For that investment, GIC liked the management team, and thought it was well placed to capitalise on more growth. ‘What we try to do with our investments is not make it a “one and done”. We try to build the businesses we like. We ask the management team: can we grow with you? We would also add value by working with the management team as partners to assess what we are doing globally, connect the dots, and bring some of these teams together to capitalise on further opportunities.’

Its latest hospitality investment, Hotel Investment Partners (HIP), fits in.

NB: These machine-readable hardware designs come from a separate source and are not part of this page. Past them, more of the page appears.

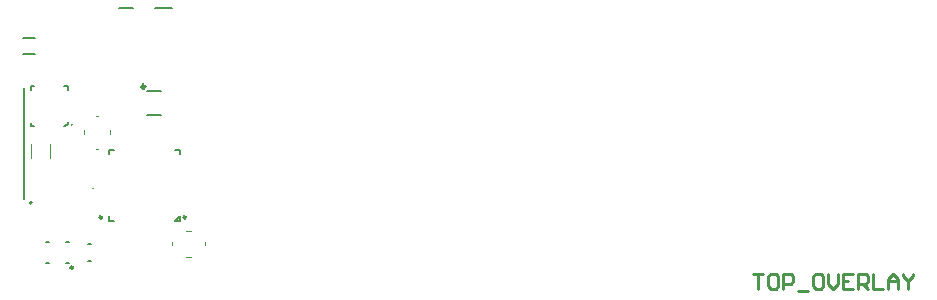
<source format=gto>
G04*
G04 #@! TF.GenerationSoftware,Altium Limited,Altium Designer,19.0.10 (269)*
G04*
G04 Layer_Color=65535*
%FSLAX24Y24*%
%MOIN*%
G70*
G01*
G75*
%ADD10C,0.0100*%
%ADD11C,0.0079*%
%ADD12C,0.0118*%
%ADD13C,0.0039*%
%ADD14C,0.0040*%
%ADD15C,0.0050*%
%ADD16C,0.0059*%
%ADD17C,0.0004*%
%ADD18R,0.0069X0.3770*%
D10*
X2362Y433D02*
G03*
X2362Y433I-39J0D01*
G01*
X6132Y2116D02*
G03*
X6132Y2116I-39J0D01*
G01*
X3327Y2106D02*
G03*
X3327Y2106I-39J0D01*
G01*
X25039Y224D02*
X25373D01*
X25206D01*
Y-276D01*
X25789Y224D02*
X25623D01*
X25539Y141D01*
Y-192D01*
X25623Y-276D01*
X25789D01*
X25872Y-192D01*
Y141D01*
X25789Y224D01*
X26039Y-276D02*
Y224D01*
X26289D01*
X26372Y141D01*
Y-26D01*
X26289Y-109D01*
X26039D01*
X26539Y-359D02*
X26872D01*
X27289Y224D02*
X27122D01*
X27039Y141D01*
Y-192D01*
X27122Y-276D01*
X27289D01*
X27372Y-192D01*
Y141D01*
X27289Y224D01*
X27539D02*
Y-109D01*
X27705Y-276D01*
X27872Y-109D01*
Y224D01*
X28372D02*
X28038D01*
Y-276D01*
X28372D01*
X28038Y-26D02*
X28205D01*
X28538Y-276D02*
Y224D01*
X28788D01*
X28871Y141D01*
Y-26D01*
X28788Y-109D01*
X28538D01*
X28705D02*
X28871Y-276D01*
X29038Y224D02*
Y-276D01*
X29371D01*
X29538D02*
Y58D01*
X29705Y224D01*
X29871Y58D01*
Y-276D01*
Y-26D01*
X29538D01*
X30038Y224D02*
Y141D01*
X30204Y-26D01*
X30371Y141D01*
Y224D01*
X30204Y-26D02*
Y-276D01*
D11*
X999Y2598D02*
G03*
X999Y2598I-39J0D01*
G01*
X3043Y3071D02*
G03*
X3043Y3071I-11J0D01*
G01*
X2333Y5197D02*
G03*
X2333Y5197I-20J0D01*
G01*
X2126Y591D02*
X2244D01*
X1457D02*
X1575D01*
X2126Y1299D02*
X2244D01*
X1457D02*
X1575D01*
X5778Y1998D02*
X5935Y2156D01*
X5778Y4360D02*
X5935D01*
Y4203D02*
Y4360D01*
X3573D02*
X3730D01*
X3573Y4203D02*
Y4360D01*
Y1998D02*
Y2156D01*
Y1998D02*
X3730D01*
X5935D02*
Y2156D01*
X5778Y1998D02*
X5935D01*
X2884Y659D02*
X2963D01*
X2884Y1211D02*
X2963D01*
X719Y8100D02*
X1112D01*
X719Y7549D02*
X1112D01*
D12*
X4770Y6467D02*
G03*
X4770Y6467I-56J0D01*
G01*
D13*
X1845Y7426D02*
G03*
X1845Y7426I-20J0D01*
G01*
D14*
X1604Y4085D02*
Y4557D01*
X974Y4085D02*
Y4557D01*
X6762Y1191D02*
Y1270D01*
X5659Y1191D02*
Y1270D01*
X6132Y797D02*
X6289D01*
X6132Y1663D02*
X6289D01*
X2746Y4872D02*
Y5030D01*
X3612Y4872D02*
Y5030D01*
X3140Y4400D02*
X3219D01*
X3140Y5502D02*
X3219D01*
D15*
X3904Y9093D02*
X4354D01*
X5104D02*
X5654D01*
X5217Y6309D02*
X5315D01*
X4823D02*
X5217D01*
X4823Y5522D02*
X5315D01*
D16*
X2106Y5144D02*
X2195Y5233D01*
X2085Y6470D02*
X2195D01*
Y6357D02*
Y6470D01*
X974D02*
X1085D01*
X974Y6357D02*
Y6470D01*
Y5144D02*
X1085D01*
X974D02*
Y5257D01*
X2057Y5144D02*
X2106D01*
X2195Y5233D02*
Y5276D01*
D17*
X2085Y6470D02*
X2195D01*
X2085D02*
X2195D01*
X974D02*
X1085D01*
D18*
X723Y4542D02*
D03*
M02*

</source>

The company is a leading owner of resort hotels in Southern Europe, and was founded in 2015 before being acquired by Blackstone in 2017, which is retaining a 65% stake in the business as it welcomes in GIC. Perhaps facilitating the deal was an agreement earleir this year for a €680 mln refinancing of the platform by Blackstone.

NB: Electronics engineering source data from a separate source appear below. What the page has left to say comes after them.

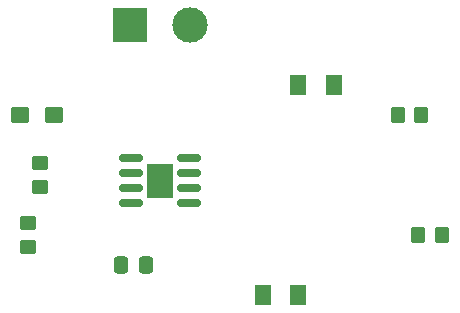
<source format=gbr>
%TF.GenerationSoftware,KiCad,Pcbnew,(6.0.10)*%
%TF.CreationDate,2023-02-17T10:23:32-08:00*%
%TF.ProjectId,ExerciseII,45786572-6369-4736-9549-492e6b696361,rev?*%
%TF.SameCoordinates,Original*%
%TF.FileFunction,Soldermask,Top*%
%TF.FilePolarity,Negative*%
%FSLAX46Y46*%
G04 Gerber Fmt 4.6, Leading zero omitted, Abs format (unit mm)*
G04 Created by KiCad (PCBNEW (6.0.10)) date 2023-02-17 10:23:32*
%MOMM*%
%LPD*%
G01*
G04 APERTURE LIST*
G04 Aperture macros list*
%AMRoundRect*
0 Rectangle with rounded corners*
0 $1 Rounding radius*
0 $2 $3 $4 $5 $6 $7 $8 $9 X,Y pos of 4 corners*
0 Add a 4 corners polygon primitive as box body*
4,1,4,$2,$3,$4,$5,$6,$7,$8,$9,$2,$3,0*
0 Add four circle primitives for the rounded corners*
1,1,$1+$1,$2,$3*
1,1,$1+$1,$4,$5*
1,1,$1+$1,$6,$7*
1,1,$1+$1,$8,$9*
0 Add four rect primitives between the rounded corners*
20,1,$1+$1,$2,$3,$4,$5,0*
20,1,$1+$1,$4,$5,$6,$7,0*
20,1,$1+$1,$6,$7,$8,$9,0*
20,1,$1+$1,$8,$9,$2,$3,0*%
G04 Aperture macros list end*
%ADD10RoundRect,0.250000X0.337500X0.475000X-0.337500X0.475000X-0.337500X-0.475000X0.337500X-0.475000X0*%
%ADD11RoundRect,0.250000X0.450000X-0.350000X0.450000X0.350000X-0.450000X0.350000X-0.450000X-0.350000X0*%
%ADD12RoundRect,0.250001X-0.462499X-0.624999X0.462499X-0.624999X0.462499X0.624999X-0.462499X0.624999X0*%
%ADD13RoundRect,0.250001X0.462499X0.624999X-0.462499X0.624999X-0.462499X-0.624999X0.462499X-0.624999X0*%
%ADD14RoundRect,0.250000X-0.350000X-0.450000X0.350000X-0.450000X0.350000X0.450000X-0.350000X0.450000X0*%
%ADD15RoundRect,0.250000X0.350000X0.450000X-0.350000X0.450000X-0.350000X-0.450000X0.350000X-0.450000X0*%
%ADD16RoundRect,0.150000X-0.825000X-0.150000X0.825000X-0.150000X0.825000X0.150000X-0.825000X0.150000X0*%
%ADD17R,2.290000X3.000000*%
%ADD18R,3.000000X3.000000*%
%ADD19C,3.000000*%
%ADD20RoundRect,0.250000X-0.537500X-0.425000X0.537500X-0.425000X0.537500X0.425000X-0.537500X0.425000X0*%
G04 APERTURE END LIST*
D10*
%TO.C,C2*%
X141007500Y-88900000D03*
X138932500Y-88900000D03*
%TD*%
D11*
%TO.C,R1*%
X131080000Y-87360000D03*
X131080000Y-85360000D03*
%TD*%
D12*
%TO.C,D2*%
X153955000Y-73660000D03*
X156930000Y-73660000D03*
%TD*%
D13*
%TO.C,D1*%
X153887500Y-91440000D03*
X150912500Y-91440000D03*
%TD*%
D14*
%TO.C,R3*%
X164100000Y-86360000D03*
X166100000Y-86360000D03*
%TD*%
D15*
%TO.C,R4*%
X164350000Y-76200000D03*
X162350000Y-76200000D03*
%TD*%
D16*
%TO.C,U1*%
X139765000Y-79862500D03*
X139765000Y-81132500D03*
X139765000Y-82402500D03*
X139765000Y-83672500D03*
X144715000Y-83672500D03*
X144715000Y-82402500D03*
X144715000Y-81132500D03*
X144715000Y-79862500D03*
D17*
X142240000Y-81767500D03*
%TD*%
D18*
%TO.C,J1*%
X139700000Y-68580000D03*
D19*
X144780000Y-68580000D03*
%TD*%
D11*
%TO.C,R2*%
X132080000Y-82280000D03*
X132080000Y-80280000D03*
%TD*%
D20*
%TO.C,C1*%
X130400000Y-76200000D03*
X133275000Y-76200000D03*
%TD*%
M02*

</source>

Since 2017, HIP has pursued an acquisition and repositioning strategy for well-located but under-invested hotels, investing over €600 mln of capital into the platform. It partners with major global hotel operators including Ritz-Carlton, Barceló, Melia, Hyatt, Hilton, Ledra and Marriott.

It currently has a portfolio of 72 hotels, totalling over 21,000 keys across Spain, Greece, Italy and Portugal, with 10,000 people employed across its hotels. Fifty-four of its hotels are certified BREEAM Very Good.

Speaking of the deal, Lee Kok Sun, CIO of Real Estate at GIC, said: ‘We are delighted to be partnering with Blackstone and invest in one of the most established Mediterranean Europe hospitality platforms. We look forward to working with Blackstone and HIP’s management team as they continue to deliver on HIP’s strategy to enhance existing assets, while capitalising on the growing global and domestic demand for high quality Mediterranean resorts.'

Alejandro Hernández-Puértolas, founder and CEO of HIP, said: ‘This partnership with GIC, alongside the controlling interest from Blackstone, is a further vote of confidence in the HIP business and the resort hospitality sector in Europe. The partners’ cumulative size, scale and capital will bolster our ability to continue the transformation of the hotel landscape in Southern Europe. The fundamentals of the Southern European hotel market continue to be strong with revenue booked for the balance of the year over 20% ahead of last year.’

Eastdil Secured and Morgan Stanley acted as advisors to HIP.